══ TEKS KUTIPAN
Dikisahkan bahwa kas negara pada masa Umar
selalu habis dibagikan pada masyarakat dalam sehari dalam setahun. Hal ini
tertera pada surat yang dikirimkan Umar kepada Abu Musa al-Asy’ari: “amma ba’du, ketahuilah bahwa dalam
sehari dalam setahun, tidak tersisa sedirham pun kas di Baitul Mal ketika aku
mengeceknya, sehingga Allah mengetahui bahwa aku sudah memenuhi hak
masyarakat”. Abu Ubaid pun berkata: “jika datang hasil kekayaan kepada negara
di pagi hari, maka tidak sampai tengah hari Umar telah habis membagikannya”.
Dan diriwayatkan pula oleh Ibnu Sa’ad bahwa Umar pernah menulis surat kepada
Hudzaifah pegawainya, “berikanlah mereka (setiap warga) bagiannya dan
rezekinya”. Namun dalam surat balasannya Hudzaifah mengatakan, “kami sudah
memberikan mereka semua bagiannya, akan tetapi harta tersebut masih banyak
tersisa”. Menerima laporan itu Umar kemudian menulis surat lagi, “harta itu
adalah hasil fa’i, mereka sendiri yang telah diberikan oleh Allah, dan bukan
milik Umar atau keluarganya. Bagikan lagi harta sisa itu kepada mereka!”.
════
══ MATERI YANG DISEDIAKAN
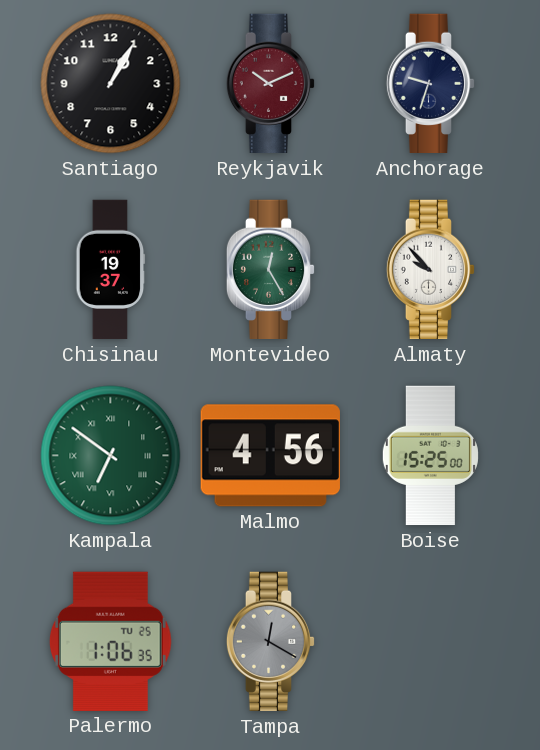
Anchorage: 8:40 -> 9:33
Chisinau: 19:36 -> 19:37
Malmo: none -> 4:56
════
### [KETENTUAN LATIHAN]
a - Menurut teks tentang kas negara pada masa Umar, kepada siapa Umar mengirim surat yang menyatakan bahwa tidak tersisa sedirham pun di Baitul Mal?
b - Lanjutkan teks tentang kas negara pada masa Umar dari bagian terakhirnya.

### [JAWABAN TIAP TUGAS]
a - Kepada Abu Musa al-Asy’ari.

b -
Demikian sikap Umar terhadap harta negara. Sejarah juga telah menulis, bahwa
Umar selalu melakukan hal ini sepanjang masa pemerintahannya.
Dikisahkan pula oleh Abu Yusuf bahwa Umar pernah
melewati kakek tua renta dengan matanya yang sayu yang meminta-minta di pintu
gerbang suatu daerah, lalu Umar menepuknya dari belakang sambil bertanya: “dari
ahli kitab mana kamu?”. Orang itu menjawab: “dari Yahudi”. Umar kembali
bertanya: “apa yang menyebabkanmu kesini?” orang itu menjawab: “aku kesini
ingin meminta bagian jizyah, karena kebutuhanku dan umurku”. Lalu Umar mengajaknya
ke Baitul Mal dan memerintahkan penjaga Baitul Mal untuk memberikan sesuatu
kepada orang tua itu sambil berkata: “lihatlah orang tua ini, demi Allah kami
tidak tega jika masa mudanya kami memakan hasil jerih payahnya (memungut
jizyah), dan ketika ia sudah tua kita tidak mengasihaninya. Dan bahwasanya
zakat itu adalah untuk orang-orang fakir dan miskin. Orang fakir adalah
orang-orang Islam, sedangkan orang tua ini termasuk orang miskin dari ahli
kitab, maka berikanlah ia jizyah”.
Kisah-kisah ini menunjukkan bahwa pos-pos
pemasukan dan pos-pos pengeluaran negara tidak lain berdasarkan ketentuan Allah
dan RasulNya menurut jenis kepemilikannya dalam sistem ekonomi Islam, sebab
bila tidak tentu akan mendapat penentangan dari shahabat Nabi yang lain, yang membuatnya
tidak terjadi ijma (kesepakatan).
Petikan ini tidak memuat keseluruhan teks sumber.